» **Task brief**: Put the data lines from the very first one through the line containing "v(0, 218.03) *", inclusive, into a numbered list, leaving out any blank lines.

Recorded data
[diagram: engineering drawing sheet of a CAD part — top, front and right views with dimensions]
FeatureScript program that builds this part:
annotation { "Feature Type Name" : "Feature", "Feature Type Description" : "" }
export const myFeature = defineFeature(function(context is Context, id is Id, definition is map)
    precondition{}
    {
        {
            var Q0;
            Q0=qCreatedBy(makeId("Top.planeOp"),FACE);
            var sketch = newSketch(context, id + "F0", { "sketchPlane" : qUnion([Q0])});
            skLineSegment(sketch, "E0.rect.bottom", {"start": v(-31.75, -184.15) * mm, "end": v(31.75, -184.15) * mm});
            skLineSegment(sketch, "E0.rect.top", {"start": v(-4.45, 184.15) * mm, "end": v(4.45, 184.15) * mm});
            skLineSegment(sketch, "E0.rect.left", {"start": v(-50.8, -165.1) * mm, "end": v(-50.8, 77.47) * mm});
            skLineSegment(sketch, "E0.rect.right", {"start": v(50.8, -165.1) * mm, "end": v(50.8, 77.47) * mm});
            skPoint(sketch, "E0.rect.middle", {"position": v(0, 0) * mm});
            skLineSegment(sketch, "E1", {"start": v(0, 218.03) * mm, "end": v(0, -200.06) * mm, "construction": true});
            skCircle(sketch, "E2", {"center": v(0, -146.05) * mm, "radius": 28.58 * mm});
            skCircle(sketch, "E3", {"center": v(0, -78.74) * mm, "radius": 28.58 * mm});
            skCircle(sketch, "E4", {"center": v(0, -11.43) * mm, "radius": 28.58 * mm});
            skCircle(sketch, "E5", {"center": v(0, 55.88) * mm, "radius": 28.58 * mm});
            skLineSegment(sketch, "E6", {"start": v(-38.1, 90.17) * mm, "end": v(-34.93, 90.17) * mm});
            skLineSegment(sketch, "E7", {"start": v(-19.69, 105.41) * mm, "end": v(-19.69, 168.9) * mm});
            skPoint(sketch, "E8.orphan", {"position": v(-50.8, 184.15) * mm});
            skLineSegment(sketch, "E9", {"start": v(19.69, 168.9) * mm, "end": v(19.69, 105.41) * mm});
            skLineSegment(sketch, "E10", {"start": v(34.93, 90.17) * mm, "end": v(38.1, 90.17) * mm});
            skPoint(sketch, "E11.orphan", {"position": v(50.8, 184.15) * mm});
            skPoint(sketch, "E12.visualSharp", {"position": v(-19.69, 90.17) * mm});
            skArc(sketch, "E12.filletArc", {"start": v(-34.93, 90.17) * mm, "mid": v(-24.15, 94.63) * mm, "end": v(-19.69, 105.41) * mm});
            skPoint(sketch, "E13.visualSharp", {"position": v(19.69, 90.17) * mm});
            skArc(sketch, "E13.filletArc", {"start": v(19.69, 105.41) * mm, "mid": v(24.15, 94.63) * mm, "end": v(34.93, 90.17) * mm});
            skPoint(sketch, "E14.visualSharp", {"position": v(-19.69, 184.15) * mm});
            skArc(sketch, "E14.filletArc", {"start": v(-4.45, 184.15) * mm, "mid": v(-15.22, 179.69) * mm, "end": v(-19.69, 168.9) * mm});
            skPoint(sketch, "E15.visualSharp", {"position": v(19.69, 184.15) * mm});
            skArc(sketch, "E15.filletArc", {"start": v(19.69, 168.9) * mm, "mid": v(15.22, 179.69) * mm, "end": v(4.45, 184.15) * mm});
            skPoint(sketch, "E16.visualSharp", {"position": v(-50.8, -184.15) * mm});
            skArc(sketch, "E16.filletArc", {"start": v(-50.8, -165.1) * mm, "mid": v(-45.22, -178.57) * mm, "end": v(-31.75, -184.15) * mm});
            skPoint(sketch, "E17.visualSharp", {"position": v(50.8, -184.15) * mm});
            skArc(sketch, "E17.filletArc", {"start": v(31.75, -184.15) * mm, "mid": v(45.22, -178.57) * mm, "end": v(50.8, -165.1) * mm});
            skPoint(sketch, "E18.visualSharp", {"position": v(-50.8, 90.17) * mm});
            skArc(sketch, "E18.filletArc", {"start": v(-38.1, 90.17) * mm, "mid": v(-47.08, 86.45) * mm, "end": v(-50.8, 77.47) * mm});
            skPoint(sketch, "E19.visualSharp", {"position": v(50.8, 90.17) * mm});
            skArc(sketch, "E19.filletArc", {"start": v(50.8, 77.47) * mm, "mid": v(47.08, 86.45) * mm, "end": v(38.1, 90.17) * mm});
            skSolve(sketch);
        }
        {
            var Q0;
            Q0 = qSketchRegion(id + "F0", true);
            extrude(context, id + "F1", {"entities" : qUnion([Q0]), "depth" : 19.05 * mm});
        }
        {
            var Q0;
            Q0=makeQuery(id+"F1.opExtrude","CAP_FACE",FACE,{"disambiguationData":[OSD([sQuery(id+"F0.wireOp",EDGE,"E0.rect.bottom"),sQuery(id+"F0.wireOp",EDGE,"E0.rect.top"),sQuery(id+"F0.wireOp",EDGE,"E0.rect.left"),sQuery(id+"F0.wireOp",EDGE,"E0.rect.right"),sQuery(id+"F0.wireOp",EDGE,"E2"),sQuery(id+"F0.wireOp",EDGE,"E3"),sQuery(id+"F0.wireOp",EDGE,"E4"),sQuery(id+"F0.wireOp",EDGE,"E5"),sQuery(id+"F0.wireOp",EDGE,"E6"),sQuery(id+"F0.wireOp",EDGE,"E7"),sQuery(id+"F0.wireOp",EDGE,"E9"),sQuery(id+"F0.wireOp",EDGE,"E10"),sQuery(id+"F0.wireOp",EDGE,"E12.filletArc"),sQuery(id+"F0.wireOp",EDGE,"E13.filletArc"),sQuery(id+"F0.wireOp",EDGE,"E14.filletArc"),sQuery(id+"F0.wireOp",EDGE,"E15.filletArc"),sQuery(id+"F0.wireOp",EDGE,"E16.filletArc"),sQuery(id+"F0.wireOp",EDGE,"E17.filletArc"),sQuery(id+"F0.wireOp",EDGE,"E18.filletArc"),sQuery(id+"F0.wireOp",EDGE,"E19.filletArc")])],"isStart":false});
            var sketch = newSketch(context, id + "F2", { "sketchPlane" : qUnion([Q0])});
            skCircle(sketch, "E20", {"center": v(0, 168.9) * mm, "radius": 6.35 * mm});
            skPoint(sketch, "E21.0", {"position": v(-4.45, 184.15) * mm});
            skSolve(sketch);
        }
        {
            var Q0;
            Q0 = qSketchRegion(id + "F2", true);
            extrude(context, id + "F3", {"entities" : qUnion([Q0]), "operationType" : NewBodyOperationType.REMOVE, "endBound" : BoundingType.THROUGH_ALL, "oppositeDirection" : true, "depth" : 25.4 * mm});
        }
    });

» **The completed task**:
1. [diagram: engineering drawing sheet of a CAD part — top, front and right views with dimensions]
2. FeatureScript program that builds this part:
3. annotation { "Feature Type Name" : "Feature", "Feature Type Description" : "" }
4. export const myFeature = defineFeature(function(context is Context, id is Id, definition is map)
5.     precondition{}
6.     {
7.         {
8.             var Q0;
9.             Q0=qCreatedBy(makeId("Top.planeOp"),FACE);
10.             var sketch = newSketch(context, id + "F0", { "sketchPlane" : qUnion([Q0])});
11.             skLineSegment(sketch, "E0.rect.bottom", {"start": v(-31.75, -184.15) * mm, "end": v(31.75, -184.15) * mm});
12.             skLineSegment(sketch, "E0.rect.top", {"start": v(-4.45, 184.15) * mm, "end": v(4.45, 184.15) * mm});
13.             skLineSegment(sketch, "E0.rect.left", {"start": v(-50.8, -165.1) * mm, "end": v(-50.8, 77.47) * mm});
14.             skLineSegment(sketch, "E0.rect.right", {"start": v(50.8, -165.1) * mm, "end": v(50.8, 77.47) * mm});
15.             skPoint(sketch, "E0.rect.middle", {"position": v(0, 0) * mm});
16.             skLineSegment(sketch, "E1", {"start": v(0, 218.03) * mm, "end": v(0, -200.06) * mm, "construction": true});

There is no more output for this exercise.